Straßenkunst oder Ärgernis? Für Prof. Dr. Doris Tophinke von der Universität Paderborn und Prof. Dr. Martin Papenbrock vom Karlsruher Institut für Technologie sind Graffitis nicht einfach nur hingemalt: Sie sind ein anhaltendes jugendkulturelles Phänomen und in ihrer Kombination aus Schrift und Bild ein interessantes linguistisches wie kunsthistorisches Forschungsobjekt. In den letzten Jahren haben sie mehr als hunderttausend Aufnahmen von Szene-Graffitis zusammengetragen, die sie in einem digitalen Informationssystem anderen Wissenschaftlern weltweit zugänglich machen wollen. Das Projekt wird jetzt von der Deutschen Forschungsgemeinschaft (DFG) gefördert.

“Graffitis sind gestaltete Schrift und gehören damit gleichermaßen zum linguistischen wie zum kunsthistorischen Untersuchungsbereich. Sie wurden lange als Forschungsge-genstand ausgeblendet, obwohl unsere Städte voll davon sind”, erklärt Doris Tophinke. Graffitis kamen in den späten 1970er Jahren eng verbunden mit der Hip Hop-Szene in den USA auf und verbreiteten sich seit den frühen 1980er Jahren auch in Deutschland – bis heute. Tophinke und Papenbrock beobachten das Szenegraffiti seit vielen Jahren: verfolgen Diskurse im Internet und in Szenemagazinen und werten Fotografien von Graffitis aus. “Uns interessiert, wie diese kulturelle Praktik funktioniert: Wie kann man Graffitis lesen und verstehen? Wer soll sie verstehen und was macht das Graffiti mit dem öffentlichen Raum?”

Botschaften über Schrift und Bild

Eins ist für die Experten klar: Die gesprühten Ausdrücke sind alles andere als trivial. “In der Sprachwissenschaft sprechen wir von Multimodalität: Die Botschaften funktionieren über Schrift und Bild und uns interessiert vor allem auch genau dieses Verhältnis: Wird zum Beispiel das Wort “Glück” anders gestaltet als das Wort “Hass”?” Die reduzierte Sprache der Graffitis sei außerdem nur im Kontext zu verstehen – die Szene habe ihre Regeln. “Beliebt sind zum Beispiel Abkürzungen, die in der Szene bekannt sind und oft schon lange Tradition haben.”
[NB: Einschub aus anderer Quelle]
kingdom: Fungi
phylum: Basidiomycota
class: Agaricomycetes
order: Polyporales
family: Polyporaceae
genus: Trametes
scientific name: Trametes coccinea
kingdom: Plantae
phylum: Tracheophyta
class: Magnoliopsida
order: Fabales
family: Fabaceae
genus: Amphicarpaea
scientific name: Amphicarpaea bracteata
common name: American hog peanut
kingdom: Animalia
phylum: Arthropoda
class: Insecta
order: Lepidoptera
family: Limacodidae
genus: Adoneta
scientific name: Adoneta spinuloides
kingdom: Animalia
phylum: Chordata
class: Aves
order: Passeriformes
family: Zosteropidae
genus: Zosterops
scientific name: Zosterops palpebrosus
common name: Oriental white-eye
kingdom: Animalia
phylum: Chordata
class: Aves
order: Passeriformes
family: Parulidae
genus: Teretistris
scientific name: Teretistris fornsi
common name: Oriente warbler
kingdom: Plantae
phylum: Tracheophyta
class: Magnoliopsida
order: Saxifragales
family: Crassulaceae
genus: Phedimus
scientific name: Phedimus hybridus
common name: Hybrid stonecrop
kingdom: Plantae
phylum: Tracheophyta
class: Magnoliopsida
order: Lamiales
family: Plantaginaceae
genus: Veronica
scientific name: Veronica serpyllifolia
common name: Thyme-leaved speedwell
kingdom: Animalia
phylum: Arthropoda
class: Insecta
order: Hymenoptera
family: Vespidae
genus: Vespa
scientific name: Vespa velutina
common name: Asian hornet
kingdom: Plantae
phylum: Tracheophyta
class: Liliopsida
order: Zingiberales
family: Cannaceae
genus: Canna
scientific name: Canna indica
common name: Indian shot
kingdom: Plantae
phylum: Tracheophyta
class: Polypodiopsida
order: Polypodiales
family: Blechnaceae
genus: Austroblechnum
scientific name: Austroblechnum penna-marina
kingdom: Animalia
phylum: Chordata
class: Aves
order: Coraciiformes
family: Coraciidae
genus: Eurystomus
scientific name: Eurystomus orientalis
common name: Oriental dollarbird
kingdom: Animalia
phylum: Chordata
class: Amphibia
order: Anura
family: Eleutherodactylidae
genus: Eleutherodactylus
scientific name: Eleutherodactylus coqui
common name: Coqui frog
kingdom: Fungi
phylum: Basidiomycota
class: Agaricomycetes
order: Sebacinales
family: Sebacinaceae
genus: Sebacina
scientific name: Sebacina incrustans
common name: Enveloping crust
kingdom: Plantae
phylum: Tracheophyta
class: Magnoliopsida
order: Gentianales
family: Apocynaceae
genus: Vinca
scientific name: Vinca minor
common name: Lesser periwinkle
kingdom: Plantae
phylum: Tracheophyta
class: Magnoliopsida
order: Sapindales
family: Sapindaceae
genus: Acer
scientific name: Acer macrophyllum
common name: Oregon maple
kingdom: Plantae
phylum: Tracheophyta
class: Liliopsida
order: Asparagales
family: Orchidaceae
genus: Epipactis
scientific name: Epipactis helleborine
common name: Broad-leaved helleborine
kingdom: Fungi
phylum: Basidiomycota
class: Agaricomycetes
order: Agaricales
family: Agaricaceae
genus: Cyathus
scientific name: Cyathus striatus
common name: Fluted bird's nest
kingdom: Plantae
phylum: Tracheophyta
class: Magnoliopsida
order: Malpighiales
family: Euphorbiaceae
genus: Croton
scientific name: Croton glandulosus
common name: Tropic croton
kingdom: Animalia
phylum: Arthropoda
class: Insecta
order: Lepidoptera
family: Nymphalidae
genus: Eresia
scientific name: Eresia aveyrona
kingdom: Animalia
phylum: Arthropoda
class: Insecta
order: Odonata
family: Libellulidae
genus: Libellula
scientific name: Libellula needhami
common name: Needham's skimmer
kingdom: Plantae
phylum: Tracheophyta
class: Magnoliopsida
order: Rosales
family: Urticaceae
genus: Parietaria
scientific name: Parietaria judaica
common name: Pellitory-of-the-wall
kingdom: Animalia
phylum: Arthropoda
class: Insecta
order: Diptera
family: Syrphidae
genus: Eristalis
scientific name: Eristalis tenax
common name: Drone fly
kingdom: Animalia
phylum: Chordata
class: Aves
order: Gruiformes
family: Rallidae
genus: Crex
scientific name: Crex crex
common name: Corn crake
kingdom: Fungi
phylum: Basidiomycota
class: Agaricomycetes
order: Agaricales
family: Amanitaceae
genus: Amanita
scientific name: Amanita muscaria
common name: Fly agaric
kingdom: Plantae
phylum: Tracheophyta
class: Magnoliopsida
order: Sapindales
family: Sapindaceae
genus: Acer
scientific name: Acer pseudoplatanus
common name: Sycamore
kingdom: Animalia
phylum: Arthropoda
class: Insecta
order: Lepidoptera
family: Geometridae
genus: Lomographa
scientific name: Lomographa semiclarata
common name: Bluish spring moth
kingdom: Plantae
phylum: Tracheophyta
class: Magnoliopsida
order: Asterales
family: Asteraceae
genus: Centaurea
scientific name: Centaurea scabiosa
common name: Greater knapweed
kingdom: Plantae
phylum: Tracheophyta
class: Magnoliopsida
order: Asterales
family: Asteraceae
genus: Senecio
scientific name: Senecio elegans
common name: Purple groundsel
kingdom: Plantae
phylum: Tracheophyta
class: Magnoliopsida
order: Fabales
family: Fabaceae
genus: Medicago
Traditionen seien für Sprüher überhaupt sehr wichtig, auch gestalterisch: “Sprayer lieben Buchstaben und mit ihnen zu spielen: Dabei versucht zwar jeder, seinen eigenen Stil zu entwickeln, aber sich doch nicht zu weit von den originalen New Yorker Handstyles zu entfernen. Das Motto heißt ‚Keeping it real‘.” Inhaltlich handele es sich bei den meisten Graffitis um Namen, die Pseudonyme der Sprüher, mit denen diese ihre Spur im öffentlichen Raum hinterlassen. Organisiert als “Crew” “batteln” sie mit ihren Signaturen und Schriftbildern um den besten “Style”.

Die digitale Umsetzung

Mit technischer Unterstützung des Zentrums für Informations- und Medientechnologie der Universität Paderborn (Prof. Dr. Gudrun Oevel) und der Universitätsbibliothek Paderborn (Dr. Dietmar Haubfleisch) bauen Tophinke und Papenbrock mit ihren Mitarbeiterinnen und Mitarbeitern eine Datenbank auf, in der die Bilder gespeichert und nach verschiedenen Kriterien durchsucht werden können. Jedes Bild wird dabei spezifiziert, so dass es nach bildlichen, sprachlichen und materiellen Kriterien wie Farbe, Technik, Inhalt oder auch Ort und Trägermedium gefunden werden kann. “Bisher gab es nur Einzelimpressionen und Jetzt-Aufnahmen. In so großem Stil und vor allem in einer solchen zeitlichen Tiefe wurden Graffitis noch nie dokumentiert. Daraus ergeben sich für Wissenschaftler ganz neue Forschungsmöglichkeiten.”